Nolan collected dozens of tarballs, shells covered in brown tar, and unusual black oyster shells that reek of diesel. Nolan has lived in Gulf Shores his whole life, and says this is most definitely from the BP oil spill and not discharged by a passing boat or barge.
Nolan said it took several bottles of Dawn dishwashing liquid and a pot scrubber four times over to get the tar off their bodies.
“Even after all that, I can still feel it on my skin,” Nolan said.
City of Gulf Shores spokesman Grant Brown told Local 15 there were several reports of the tarballs and that BP was notified, but that they were “not a health risk” to beachgoers. BP cleanup crews were spotted cleaning up the area on Monday, but Local 15 was still able to find a number of the tar oyster shells and tarballs later in the day.
Nolan also lives by the BP storage facility on the Foley Beach Express where they park all of their cleanup vehicles and equipment. This past week, BP abruptly picked up and left, vacating the facility.
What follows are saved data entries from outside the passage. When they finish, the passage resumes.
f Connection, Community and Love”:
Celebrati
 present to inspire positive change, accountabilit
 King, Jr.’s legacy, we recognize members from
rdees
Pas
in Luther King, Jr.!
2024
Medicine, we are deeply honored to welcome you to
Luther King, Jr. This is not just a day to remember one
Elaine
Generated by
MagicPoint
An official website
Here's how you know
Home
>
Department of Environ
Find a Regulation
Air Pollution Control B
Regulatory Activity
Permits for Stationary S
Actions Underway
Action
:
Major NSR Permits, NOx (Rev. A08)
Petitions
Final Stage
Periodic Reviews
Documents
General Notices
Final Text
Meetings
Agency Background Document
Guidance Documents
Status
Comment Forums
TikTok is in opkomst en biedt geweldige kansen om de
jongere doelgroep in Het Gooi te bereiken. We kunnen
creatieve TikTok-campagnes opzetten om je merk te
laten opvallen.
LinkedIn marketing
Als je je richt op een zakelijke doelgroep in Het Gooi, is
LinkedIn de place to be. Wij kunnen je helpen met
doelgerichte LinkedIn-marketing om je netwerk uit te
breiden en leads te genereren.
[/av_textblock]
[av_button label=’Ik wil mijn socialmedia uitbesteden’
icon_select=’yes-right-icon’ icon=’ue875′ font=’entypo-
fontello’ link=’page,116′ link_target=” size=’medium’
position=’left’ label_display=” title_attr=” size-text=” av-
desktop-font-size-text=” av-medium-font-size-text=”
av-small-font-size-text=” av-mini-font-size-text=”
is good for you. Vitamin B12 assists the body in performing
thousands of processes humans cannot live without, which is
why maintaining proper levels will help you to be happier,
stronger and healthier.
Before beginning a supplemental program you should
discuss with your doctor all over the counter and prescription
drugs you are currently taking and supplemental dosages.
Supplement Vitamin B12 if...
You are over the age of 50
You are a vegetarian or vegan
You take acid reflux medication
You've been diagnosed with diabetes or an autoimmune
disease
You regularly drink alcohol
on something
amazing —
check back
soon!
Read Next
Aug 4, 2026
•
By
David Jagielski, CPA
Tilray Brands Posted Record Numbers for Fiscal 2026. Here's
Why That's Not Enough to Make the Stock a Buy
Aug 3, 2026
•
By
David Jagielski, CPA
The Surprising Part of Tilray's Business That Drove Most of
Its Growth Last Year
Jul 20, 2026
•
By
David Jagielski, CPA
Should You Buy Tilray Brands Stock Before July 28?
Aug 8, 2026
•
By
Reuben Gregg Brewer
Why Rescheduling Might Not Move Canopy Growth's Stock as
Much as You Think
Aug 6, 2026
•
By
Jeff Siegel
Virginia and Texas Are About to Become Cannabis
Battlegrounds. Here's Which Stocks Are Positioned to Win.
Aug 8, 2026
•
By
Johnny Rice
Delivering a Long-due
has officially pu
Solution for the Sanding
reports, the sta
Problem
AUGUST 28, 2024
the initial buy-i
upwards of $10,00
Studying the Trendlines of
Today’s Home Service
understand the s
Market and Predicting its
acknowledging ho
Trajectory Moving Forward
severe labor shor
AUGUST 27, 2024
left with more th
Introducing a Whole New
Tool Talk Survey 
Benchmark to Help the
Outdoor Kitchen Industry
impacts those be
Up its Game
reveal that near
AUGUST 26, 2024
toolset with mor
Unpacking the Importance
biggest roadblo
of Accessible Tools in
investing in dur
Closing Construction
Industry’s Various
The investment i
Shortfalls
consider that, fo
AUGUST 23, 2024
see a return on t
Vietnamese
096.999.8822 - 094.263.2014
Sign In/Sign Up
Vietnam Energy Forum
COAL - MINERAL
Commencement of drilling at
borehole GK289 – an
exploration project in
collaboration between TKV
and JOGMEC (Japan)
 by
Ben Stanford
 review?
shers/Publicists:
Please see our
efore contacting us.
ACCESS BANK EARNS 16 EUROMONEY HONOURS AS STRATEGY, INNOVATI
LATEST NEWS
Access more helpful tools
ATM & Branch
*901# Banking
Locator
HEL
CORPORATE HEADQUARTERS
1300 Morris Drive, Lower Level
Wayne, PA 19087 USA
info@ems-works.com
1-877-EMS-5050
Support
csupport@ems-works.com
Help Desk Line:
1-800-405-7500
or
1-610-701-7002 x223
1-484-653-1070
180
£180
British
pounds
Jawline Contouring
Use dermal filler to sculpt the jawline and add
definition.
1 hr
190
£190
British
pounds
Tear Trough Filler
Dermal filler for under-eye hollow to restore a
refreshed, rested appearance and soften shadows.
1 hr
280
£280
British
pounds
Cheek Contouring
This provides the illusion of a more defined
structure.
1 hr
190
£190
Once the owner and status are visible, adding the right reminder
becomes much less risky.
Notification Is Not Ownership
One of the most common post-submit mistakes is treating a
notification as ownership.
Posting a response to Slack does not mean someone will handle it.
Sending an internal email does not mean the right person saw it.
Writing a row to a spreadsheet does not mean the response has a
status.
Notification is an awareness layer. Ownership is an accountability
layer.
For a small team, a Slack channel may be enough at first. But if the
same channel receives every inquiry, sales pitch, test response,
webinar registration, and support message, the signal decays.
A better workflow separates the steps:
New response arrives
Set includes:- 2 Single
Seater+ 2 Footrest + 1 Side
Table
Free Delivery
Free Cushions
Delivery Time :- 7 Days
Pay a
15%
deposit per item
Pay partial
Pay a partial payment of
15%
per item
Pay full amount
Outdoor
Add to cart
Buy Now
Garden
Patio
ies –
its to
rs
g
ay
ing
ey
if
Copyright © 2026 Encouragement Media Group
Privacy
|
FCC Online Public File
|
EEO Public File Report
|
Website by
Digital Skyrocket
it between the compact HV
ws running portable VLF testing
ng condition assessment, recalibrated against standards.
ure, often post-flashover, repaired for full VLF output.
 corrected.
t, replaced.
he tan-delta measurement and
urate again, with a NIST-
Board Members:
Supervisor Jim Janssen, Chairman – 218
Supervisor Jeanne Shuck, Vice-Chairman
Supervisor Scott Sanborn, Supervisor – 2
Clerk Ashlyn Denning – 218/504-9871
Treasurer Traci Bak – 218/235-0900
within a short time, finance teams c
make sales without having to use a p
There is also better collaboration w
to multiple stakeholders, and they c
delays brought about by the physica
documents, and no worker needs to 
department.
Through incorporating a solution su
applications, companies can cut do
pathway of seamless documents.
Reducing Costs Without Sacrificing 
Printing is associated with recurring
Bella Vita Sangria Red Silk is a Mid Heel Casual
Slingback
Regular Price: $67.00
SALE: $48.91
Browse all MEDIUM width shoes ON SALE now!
While Nolan was concerned it was a sign BP was abandoning their cleanup effort on local beaches, a BP official told Local 15 that crews are still out doing their scheduled cleanups and have not slowed down. While they did vacate the Foley storage facility, they simply moved their cleanup vehicles to a contractor’s site three miles away.
Nolan depends on tourism to make a living and does not want to see the industry hurt, but is speaking out because he believes there are serious health issues being ignored and officials are underestimating the impact of the oil spill and what’s to come.